## Random Forest Classifier

Random forests is a supervised learning algorithm that is comprised of decision trees. Although it can be used both for classification and regression, today we are mainly focus on how to create a random forest classifier using python. 

### What is the random forest algorithm?

Random forest is a popular supervised machine learning, based on the concept of ensemble learning (which means that multiple classifiers is used collectively to solve a problem). The random forest algorithm relies on multiple decision trees and then accepts the most-voted results from the predictions of each tree. 

Random forest classifiers have a plethora of applications in multiple domains. Some examples of Random Forest's applications are: Credit Card Fraud Detection, Diabetes Prediction, Breast Cancer Prediction, and Bitcoin Price Detection.

### How does the algorithm work?

It works in four steps:

1. Select random samples from a given dataset.
2. Construct a decision tree for each sample and get a prediction result from each decision tree.
3. Perform a vote for each predicted result.
4. Select the prediction result with the most votes as the final prediction.

In this workshop, you will be building a RF model on the iris flower data set. Iris flower data set is a very famous classification set. It comprises the sepal length, sepal width, petal length, petal width, and type of flowers. You can access the data set by importing the datasets library from scikit-learn, and load the iris dataset with `load_iris()`

### Let's Dive into Some Python Codes Now

Now we are building a model on the iris flower dataset.
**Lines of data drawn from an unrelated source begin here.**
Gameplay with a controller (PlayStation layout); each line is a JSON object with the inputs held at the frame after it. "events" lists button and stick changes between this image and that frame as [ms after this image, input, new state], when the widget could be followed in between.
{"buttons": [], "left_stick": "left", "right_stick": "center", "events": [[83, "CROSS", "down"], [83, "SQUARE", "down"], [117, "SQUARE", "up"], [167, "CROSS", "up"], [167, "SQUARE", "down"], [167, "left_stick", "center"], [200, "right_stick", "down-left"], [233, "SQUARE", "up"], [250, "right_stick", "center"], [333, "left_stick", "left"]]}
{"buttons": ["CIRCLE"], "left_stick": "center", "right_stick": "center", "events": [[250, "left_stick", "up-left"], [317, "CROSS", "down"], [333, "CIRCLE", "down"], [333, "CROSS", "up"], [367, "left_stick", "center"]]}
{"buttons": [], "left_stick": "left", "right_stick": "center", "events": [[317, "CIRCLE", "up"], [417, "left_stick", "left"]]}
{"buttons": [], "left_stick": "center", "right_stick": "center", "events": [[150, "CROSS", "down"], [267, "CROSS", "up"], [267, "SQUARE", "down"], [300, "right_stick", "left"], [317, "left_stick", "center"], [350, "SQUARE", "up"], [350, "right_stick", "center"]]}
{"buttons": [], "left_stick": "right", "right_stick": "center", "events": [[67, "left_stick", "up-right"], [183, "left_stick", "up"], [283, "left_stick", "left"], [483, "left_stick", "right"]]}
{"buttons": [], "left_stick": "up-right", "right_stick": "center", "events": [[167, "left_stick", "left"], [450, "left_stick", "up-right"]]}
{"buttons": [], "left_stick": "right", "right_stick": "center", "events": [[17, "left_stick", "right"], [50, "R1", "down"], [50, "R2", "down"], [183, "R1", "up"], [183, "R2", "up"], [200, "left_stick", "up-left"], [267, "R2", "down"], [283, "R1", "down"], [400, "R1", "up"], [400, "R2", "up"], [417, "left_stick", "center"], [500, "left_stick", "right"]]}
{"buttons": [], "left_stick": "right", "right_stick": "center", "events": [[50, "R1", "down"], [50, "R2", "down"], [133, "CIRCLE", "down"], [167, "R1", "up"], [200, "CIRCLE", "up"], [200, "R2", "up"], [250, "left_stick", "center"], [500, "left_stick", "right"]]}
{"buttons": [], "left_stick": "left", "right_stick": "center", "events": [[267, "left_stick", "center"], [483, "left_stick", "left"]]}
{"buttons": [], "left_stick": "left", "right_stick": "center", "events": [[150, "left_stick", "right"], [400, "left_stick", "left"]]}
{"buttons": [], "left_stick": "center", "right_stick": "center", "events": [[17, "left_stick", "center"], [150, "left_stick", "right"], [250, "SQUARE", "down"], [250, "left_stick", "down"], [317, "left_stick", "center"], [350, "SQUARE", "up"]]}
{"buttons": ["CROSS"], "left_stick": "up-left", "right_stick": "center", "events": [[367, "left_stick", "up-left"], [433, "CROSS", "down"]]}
Start by importing the datasets library from `sklearn`, and load the iris data set.

In [1]:
from sklearn import datasets
#Load dataset
iris =  datasets.load_iris()

Let's print the target and feature variable names just to make sure that we are using the right dataset

In [2]:
print(iris.target_names)
print(iris.feature_names)

['setosa' 'versicolor' 'virginica']
['sepal length (cm)', 'sepal width (cm)', 'petal length (cm)', 'petal width (cm)']


Now we create a dataframe of this iris dataset. Since the species of iris flower is what we are interested in classifying, we first separate columns accordingly into dependent and independent variables.   
Steps as follow:

In [8]:
import pandas as pd
data = pd.DataFrame({
    'sepal_length': iris.data[:,0],
    'sepal_width': iris.data[:,1],
    'petal_length': iris.data[:,2],
    'petal_width': iris.data[:,3],
    'species': iris.target
})

data.head(5)

Unnamed: 0,sepal_length,sepal_width,petal_length,petal_width,species
0,5.1,3.5,1.4,0.2,0
1,4.9,3.0,1.4,0.2,0
2,4.7,3.2,1.3,0.2,0
3,4.6,3.1,1.5,0.2,0
4,5.0,3.6,1.4,0.2,0


In [9]:
# Seperate cols to dependent and independent variables
y = data['species']
X = data[['sepal_length','sepal_width','petal_length','petal_width']]

We then use the `train_test_split` function to split variables into train and test set (Let's take 75% to training and 25% to testing), and train the model on the train set and perform predictions on the test set. Don't forget to import `RandomForestClassifier` from `sklearn.ensemble`

In [20]:
from sklearn.model_selection import train_test_split
from sklearn.ensemble import RandomForestClassifier

X_train, X_test, y_train, y_test = train_test_split(X,y, test_size = 0.25)
    
# create the classifier
classifier = RandomForestClassifier(n_estimators = 100)
classifier.fit(X_train, y_train)
# make the prediction using the RF model
y_pred = classifier.predict(X_test)

We now examine the RF model's accuracy using the actual y (species) value and the predicted values given by the model.

In [22]:
from sklearn import metrics

print("The accuracy for RF model is: ", round(metrics.accuracy_score(y_test, y_pred),4))

The accuracy for RF model is:  0.9474


And we say the accuracy is pretty high for such model! To make a prediction on a single item, we can also use the `predict()` function.  
For example:  
    - sepal length = 3  
    - sepal width = 6  
    - petal length = 6  
    - petal width = 4  
Now we can predict which type of the iris flower it is as below.

In [24]:
classifier.predict([[3,6,6,4]])



array([2])

Here, the output is 2, which indicates an iris type of Virginica.

Congratulation! You have made it so far and know what a typical random forest classifier in python looks like. If you are interested in learning more about the random forest algorithm, we encourage you to browse through the internet as there are a lot more interesting readings and tutorials regarding the random forest waiting for you to discover!